The largest deep-sea coral reef known to date “was right under our noses, waiting to be discovered,” said Derek Sowers, an oceanographer with the nonprofit Ocean Exploration Trust.

Sowers and other scientists, including several from the federal National Oceanic and Atmospheric Administration, recently published maps of the reef in the journal Geomatics.

The reef stretches about 310 miles (500 km) from Florida to South Carolina, reaching 68 miles (110 km) wide in some places. The total area is almost three times the size of Yellowstone National Park.

“It's eye-opening — the scale is breathtaking,” said Stuart Sandin, a marine biologist at the Scripps Institution of Oceanography who was not involved in the study.

The reef was found at depths between 200 and 1,000 meters, where sunlight does not penetrate. Unlike tropical coral reefs, where photosynthesis is important for growth, corals this far down must filter food particles from the water to generate energy.

Deep coral reefs provide habitat for sharks, swordfish, starfish, octopuses, shrimp and many other fish species, the scientists said.

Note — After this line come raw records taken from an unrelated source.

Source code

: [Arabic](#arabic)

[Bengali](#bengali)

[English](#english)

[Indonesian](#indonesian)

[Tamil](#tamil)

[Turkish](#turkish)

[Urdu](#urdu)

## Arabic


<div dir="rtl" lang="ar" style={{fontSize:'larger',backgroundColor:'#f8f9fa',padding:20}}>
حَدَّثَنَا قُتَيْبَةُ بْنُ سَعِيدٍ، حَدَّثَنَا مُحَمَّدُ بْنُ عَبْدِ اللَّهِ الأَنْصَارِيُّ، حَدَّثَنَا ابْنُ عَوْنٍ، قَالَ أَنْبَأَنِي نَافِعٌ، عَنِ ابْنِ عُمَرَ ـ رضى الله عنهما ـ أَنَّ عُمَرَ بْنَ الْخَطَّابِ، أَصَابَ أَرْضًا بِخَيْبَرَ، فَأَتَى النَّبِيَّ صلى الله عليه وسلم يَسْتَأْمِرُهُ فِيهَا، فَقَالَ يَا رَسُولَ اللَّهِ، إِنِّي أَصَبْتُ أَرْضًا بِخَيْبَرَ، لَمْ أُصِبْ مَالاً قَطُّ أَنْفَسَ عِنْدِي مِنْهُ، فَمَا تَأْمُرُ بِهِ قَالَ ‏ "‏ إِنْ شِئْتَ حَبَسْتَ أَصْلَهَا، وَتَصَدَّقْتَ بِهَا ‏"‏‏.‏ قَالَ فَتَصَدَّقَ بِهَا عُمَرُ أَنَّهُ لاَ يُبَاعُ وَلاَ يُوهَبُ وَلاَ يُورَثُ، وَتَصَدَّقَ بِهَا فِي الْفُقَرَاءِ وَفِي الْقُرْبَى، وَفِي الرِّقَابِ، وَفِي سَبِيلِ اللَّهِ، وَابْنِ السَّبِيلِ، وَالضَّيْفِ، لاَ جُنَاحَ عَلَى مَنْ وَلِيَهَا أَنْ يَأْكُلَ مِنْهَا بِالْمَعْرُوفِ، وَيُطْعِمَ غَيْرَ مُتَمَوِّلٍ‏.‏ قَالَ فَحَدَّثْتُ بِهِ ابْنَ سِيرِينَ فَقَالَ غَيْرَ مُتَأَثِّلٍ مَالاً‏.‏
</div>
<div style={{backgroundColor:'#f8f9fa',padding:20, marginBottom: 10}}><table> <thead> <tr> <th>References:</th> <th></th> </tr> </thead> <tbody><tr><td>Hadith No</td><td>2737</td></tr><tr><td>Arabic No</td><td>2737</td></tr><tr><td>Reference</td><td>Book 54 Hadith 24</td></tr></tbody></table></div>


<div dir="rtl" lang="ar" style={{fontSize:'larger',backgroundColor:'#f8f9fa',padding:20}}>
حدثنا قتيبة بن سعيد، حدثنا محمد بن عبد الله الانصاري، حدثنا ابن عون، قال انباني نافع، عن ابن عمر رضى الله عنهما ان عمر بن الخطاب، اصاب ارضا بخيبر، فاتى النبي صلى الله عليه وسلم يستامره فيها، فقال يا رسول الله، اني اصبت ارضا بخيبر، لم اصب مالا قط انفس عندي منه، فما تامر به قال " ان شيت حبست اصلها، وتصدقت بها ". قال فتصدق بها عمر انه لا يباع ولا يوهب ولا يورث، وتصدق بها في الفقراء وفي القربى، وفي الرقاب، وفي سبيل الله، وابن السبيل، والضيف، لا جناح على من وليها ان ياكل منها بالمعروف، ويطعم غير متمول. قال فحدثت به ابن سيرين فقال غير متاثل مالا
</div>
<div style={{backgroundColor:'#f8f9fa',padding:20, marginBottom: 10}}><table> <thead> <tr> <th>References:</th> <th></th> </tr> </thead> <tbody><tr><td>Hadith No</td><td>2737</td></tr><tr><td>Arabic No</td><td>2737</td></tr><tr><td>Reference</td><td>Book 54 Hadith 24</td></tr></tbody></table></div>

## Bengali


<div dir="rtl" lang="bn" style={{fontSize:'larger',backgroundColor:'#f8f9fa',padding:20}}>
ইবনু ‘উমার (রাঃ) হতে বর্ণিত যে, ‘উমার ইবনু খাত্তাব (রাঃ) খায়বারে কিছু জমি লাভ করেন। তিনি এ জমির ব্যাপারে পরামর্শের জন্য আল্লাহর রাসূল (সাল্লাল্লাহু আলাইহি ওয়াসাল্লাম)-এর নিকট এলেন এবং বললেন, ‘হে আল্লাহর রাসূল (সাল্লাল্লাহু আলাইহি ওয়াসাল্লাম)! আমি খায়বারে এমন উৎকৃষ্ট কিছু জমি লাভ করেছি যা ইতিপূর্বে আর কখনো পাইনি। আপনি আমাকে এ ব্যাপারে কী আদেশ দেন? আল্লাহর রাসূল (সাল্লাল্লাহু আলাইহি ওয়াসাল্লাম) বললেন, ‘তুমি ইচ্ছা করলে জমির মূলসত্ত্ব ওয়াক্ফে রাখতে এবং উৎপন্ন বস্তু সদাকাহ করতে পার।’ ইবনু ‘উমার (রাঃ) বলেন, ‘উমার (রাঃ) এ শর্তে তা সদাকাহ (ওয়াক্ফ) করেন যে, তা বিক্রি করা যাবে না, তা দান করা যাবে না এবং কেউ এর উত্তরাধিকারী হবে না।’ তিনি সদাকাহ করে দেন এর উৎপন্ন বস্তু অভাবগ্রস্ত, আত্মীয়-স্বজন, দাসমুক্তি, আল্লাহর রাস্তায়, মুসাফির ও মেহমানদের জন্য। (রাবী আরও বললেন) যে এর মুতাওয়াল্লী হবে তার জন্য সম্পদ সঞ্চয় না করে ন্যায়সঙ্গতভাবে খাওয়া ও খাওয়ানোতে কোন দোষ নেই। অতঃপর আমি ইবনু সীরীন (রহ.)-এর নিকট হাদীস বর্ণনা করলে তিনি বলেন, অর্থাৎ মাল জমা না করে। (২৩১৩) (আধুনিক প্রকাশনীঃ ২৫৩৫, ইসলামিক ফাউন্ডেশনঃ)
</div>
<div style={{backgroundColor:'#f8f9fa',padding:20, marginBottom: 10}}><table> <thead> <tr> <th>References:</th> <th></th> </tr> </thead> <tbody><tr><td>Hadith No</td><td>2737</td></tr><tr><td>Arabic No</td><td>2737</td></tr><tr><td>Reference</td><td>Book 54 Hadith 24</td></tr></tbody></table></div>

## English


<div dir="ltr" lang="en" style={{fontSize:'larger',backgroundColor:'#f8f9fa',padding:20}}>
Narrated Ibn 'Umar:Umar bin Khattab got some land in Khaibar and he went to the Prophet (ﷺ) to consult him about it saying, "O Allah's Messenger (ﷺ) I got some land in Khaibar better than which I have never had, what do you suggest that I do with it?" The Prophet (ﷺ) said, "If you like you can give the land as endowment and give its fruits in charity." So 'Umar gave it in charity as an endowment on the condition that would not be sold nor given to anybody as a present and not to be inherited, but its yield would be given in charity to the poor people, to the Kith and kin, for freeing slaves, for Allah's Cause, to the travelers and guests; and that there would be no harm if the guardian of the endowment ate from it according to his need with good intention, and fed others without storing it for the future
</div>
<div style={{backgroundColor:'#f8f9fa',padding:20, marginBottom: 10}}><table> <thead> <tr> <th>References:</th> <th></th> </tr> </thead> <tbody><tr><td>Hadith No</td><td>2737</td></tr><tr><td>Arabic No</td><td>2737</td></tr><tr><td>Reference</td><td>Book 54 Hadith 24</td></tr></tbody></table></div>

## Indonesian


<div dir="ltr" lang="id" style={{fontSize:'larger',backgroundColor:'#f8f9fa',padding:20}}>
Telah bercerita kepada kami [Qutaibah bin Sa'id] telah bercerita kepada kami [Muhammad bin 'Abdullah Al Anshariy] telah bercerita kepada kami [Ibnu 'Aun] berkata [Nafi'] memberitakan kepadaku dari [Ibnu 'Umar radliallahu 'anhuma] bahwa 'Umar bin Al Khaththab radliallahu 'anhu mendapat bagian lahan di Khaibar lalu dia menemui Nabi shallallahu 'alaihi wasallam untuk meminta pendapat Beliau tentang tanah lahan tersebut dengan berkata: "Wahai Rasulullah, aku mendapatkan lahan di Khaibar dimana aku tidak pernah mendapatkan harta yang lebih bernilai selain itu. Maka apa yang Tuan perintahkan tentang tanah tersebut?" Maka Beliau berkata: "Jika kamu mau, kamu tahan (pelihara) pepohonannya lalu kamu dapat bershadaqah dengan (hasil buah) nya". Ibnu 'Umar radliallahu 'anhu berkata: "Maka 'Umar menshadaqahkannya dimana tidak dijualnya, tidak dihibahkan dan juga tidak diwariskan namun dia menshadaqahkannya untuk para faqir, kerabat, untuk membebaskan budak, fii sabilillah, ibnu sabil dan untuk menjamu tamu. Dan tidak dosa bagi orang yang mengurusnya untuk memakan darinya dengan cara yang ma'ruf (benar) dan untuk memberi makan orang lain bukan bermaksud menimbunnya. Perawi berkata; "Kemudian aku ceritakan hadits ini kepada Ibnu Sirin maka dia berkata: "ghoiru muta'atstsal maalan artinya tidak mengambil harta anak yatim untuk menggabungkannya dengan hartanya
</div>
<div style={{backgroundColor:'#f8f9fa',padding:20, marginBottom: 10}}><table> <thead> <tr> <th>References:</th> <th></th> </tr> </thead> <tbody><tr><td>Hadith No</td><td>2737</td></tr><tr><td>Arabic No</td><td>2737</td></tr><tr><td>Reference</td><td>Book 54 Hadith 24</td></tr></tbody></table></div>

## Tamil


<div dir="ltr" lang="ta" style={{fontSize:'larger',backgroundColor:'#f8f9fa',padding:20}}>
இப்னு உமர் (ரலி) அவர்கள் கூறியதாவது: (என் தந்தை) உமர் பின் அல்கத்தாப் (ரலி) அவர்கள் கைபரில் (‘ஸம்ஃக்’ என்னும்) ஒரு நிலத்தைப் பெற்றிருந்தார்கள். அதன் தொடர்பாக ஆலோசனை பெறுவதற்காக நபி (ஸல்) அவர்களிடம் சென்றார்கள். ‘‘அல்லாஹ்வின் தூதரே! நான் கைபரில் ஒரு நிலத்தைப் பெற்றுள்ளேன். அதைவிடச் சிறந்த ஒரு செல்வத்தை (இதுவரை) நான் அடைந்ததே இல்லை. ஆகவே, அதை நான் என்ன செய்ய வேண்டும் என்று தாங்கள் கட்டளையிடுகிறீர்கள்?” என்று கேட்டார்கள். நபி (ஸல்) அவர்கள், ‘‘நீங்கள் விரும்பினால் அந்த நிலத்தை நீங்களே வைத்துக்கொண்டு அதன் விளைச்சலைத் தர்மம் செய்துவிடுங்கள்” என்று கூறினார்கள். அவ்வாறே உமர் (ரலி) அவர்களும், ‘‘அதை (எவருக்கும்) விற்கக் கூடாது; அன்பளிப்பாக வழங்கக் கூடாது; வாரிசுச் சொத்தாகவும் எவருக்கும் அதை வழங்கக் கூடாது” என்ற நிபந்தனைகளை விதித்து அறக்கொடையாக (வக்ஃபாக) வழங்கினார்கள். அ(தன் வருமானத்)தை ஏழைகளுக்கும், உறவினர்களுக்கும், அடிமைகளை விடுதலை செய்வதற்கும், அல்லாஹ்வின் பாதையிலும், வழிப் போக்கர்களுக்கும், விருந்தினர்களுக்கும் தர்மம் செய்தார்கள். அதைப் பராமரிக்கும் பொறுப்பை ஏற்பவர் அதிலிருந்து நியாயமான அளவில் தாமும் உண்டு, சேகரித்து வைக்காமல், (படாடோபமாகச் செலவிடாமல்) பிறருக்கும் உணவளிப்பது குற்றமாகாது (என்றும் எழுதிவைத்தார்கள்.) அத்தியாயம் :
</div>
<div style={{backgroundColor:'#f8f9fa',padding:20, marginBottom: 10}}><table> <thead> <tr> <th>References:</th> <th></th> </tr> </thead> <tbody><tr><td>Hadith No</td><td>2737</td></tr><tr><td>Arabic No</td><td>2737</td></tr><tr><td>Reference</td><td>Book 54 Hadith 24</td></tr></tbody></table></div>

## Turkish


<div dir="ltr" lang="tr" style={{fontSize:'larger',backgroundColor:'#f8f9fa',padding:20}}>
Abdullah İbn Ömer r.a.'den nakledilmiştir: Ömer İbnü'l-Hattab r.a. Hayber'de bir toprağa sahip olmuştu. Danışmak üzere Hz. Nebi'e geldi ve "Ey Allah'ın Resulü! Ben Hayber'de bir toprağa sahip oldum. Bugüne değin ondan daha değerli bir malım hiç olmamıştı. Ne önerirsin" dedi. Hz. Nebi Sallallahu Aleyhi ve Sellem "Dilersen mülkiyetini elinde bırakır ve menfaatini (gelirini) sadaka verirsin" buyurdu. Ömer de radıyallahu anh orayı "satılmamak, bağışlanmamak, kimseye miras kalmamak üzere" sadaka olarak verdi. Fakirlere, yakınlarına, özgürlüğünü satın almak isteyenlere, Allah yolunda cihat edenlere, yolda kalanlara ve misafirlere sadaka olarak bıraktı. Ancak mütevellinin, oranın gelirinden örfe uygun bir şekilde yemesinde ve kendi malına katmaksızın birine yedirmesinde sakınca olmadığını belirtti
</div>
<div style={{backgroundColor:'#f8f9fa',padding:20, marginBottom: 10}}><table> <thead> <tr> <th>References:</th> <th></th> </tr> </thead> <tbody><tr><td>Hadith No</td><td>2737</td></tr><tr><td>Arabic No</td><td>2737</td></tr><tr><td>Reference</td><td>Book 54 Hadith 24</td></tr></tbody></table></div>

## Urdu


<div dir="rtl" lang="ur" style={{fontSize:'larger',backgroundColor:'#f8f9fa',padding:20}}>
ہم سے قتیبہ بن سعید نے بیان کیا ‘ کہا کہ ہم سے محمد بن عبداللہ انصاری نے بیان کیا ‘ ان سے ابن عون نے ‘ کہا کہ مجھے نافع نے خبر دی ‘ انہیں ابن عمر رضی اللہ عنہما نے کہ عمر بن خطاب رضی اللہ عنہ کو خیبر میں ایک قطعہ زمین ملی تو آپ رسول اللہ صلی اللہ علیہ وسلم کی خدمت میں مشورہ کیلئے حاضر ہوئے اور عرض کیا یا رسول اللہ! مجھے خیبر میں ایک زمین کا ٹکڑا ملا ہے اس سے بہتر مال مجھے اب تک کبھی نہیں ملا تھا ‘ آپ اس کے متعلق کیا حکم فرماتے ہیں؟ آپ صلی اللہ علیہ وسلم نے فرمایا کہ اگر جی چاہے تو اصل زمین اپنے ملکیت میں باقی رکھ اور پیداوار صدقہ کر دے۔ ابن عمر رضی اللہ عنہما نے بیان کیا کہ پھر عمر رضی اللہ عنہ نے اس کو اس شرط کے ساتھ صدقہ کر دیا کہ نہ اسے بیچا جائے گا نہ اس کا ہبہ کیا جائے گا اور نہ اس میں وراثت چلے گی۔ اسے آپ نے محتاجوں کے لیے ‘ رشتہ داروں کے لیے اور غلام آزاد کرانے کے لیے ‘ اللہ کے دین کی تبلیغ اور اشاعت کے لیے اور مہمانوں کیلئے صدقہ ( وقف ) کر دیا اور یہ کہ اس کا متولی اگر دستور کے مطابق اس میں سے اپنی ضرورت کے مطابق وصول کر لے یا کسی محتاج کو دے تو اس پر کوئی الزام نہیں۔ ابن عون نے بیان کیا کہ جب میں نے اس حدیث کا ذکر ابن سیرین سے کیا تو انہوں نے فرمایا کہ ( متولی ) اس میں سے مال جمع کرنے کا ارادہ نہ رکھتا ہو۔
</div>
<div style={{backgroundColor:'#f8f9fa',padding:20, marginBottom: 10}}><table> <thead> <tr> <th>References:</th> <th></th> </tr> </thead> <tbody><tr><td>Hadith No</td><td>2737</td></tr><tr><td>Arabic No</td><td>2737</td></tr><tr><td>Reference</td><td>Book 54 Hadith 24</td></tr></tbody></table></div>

Tropical reefs are better known to scientists, snorkelers and divers because they are more accessible. The world's largest tropical coral reef system, the Great Barrier Reef in Australia, stretches for approximately 1,430 miles (2,300 km).

Sowers said it is possible that larger deep-sea reefs will be discovered in the future because only about 25% of the world's seafloor has been mapped at high resolution.

Maps of the seabed are created using high-resolution sonar devices carried on ships. Deep-sea reefs cover a larger portion of the ocean floor than tropical reefs.

Both types of habitats are vulnerable to climate change and disruption from oil and gas drilling, said Erik Cordes, a marine biologist at Temple University and co-author of the new study.